A limitation with this study is that the samples were stored between 2 and 19 months at −80°C before batch analysis, and degradation of 5-HT might have affected the measured concentrations. However, storage time did not affect 5-HT concentrations in the unilinear and multiple regression analysis. Dogs were recruited during 2 different time periods. From the beginning, we were only aiming for investigating 5-HT concentrations in the dog recruited during 2007–2008. However, we were quite surprised when finding that 5-HT concentration decreased with increasing MMVD severity, and for this reason we decided to verify our findings in an additional group of dogs recruited during 2009–2011. The results from dogs recruited during 2007–2008 were replicated in the group of dogs recruited during 2009–2011. Thus, the groups were combined, and a possible effect from the recruitment period was controlled for in the statistical analyses. Reference values for serum 5-HT concentrations in dogs (both dogs of breeds highly predisposed to MMVD and dogs of other breeds) are unfortunately lacking. Such data would be valuable to allow more comprehensive interpretation of the results from the present study. Concentrations of 5-HT were analyzed in serum in the present study, but further knowledge of 5-HT concentrations in whole blood and platelets in dogs with MMVD of different severities is also desirable. Further limitations with this study were that the PCT and the presence of macrothrombocytosis were only assessed in a subset of the dogs.

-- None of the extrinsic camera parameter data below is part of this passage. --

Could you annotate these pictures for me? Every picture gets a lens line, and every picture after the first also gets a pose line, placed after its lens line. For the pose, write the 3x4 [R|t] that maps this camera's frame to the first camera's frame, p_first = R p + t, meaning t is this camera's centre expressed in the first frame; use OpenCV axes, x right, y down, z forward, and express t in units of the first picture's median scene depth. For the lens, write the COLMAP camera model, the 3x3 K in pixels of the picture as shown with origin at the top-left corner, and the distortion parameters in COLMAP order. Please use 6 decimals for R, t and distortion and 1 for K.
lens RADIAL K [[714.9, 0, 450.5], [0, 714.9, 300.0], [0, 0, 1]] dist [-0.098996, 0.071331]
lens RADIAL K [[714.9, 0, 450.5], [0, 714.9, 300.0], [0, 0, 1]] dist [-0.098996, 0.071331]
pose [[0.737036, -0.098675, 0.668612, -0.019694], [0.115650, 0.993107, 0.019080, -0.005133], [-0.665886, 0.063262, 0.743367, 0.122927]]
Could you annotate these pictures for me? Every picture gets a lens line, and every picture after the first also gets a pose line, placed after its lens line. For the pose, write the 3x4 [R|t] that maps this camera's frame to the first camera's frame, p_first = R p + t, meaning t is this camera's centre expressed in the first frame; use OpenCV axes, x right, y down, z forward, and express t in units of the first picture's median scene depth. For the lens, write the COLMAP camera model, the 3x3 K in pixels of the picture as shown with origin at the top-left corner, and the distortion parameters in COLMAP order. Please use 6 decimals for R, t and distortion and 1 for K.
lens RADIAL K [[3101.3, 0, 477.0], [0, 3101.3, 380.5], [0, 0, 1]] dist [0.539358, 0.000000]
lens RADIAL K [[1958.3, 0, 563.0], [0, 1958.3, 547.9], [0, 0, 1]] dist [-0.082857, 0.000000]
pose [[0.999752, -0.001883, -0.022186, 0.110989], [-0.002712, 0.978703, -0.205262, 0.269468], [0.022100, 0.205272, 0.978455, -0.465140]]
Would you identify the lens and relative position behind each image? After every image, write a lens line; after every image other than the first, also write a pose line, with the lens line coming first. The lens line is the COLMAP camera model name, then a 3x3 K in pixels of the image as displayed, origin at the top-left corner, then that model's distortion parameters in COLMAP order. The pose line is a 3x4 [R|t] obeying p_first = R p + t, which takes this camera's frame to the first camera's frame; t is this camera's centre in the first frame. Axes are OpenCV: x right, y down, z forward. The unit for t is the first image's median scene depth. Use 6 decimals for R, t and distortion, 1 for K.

In conclusion, serum 5-HT concentration decreased with increasing MMVD severity, which might suggest that if 5-HT plays a role in valvular degeneration it does so primarily in the early stages of the disease. Furthermore, CKCS dogs, which are highly predisposed to MMVD, had higher serum 5-HT concentrations compared with dogs of other breeds. Although abnormal 5-HT signaling is unlikely to be the sole primary cause of MMVD in dogs, alterations in the 5-HT signaling system might be involved in the pathological process of valvular deformation. However, further investigations should be conducted to evaluate the potential role of 5-HT in the pathogenesis of MMVD.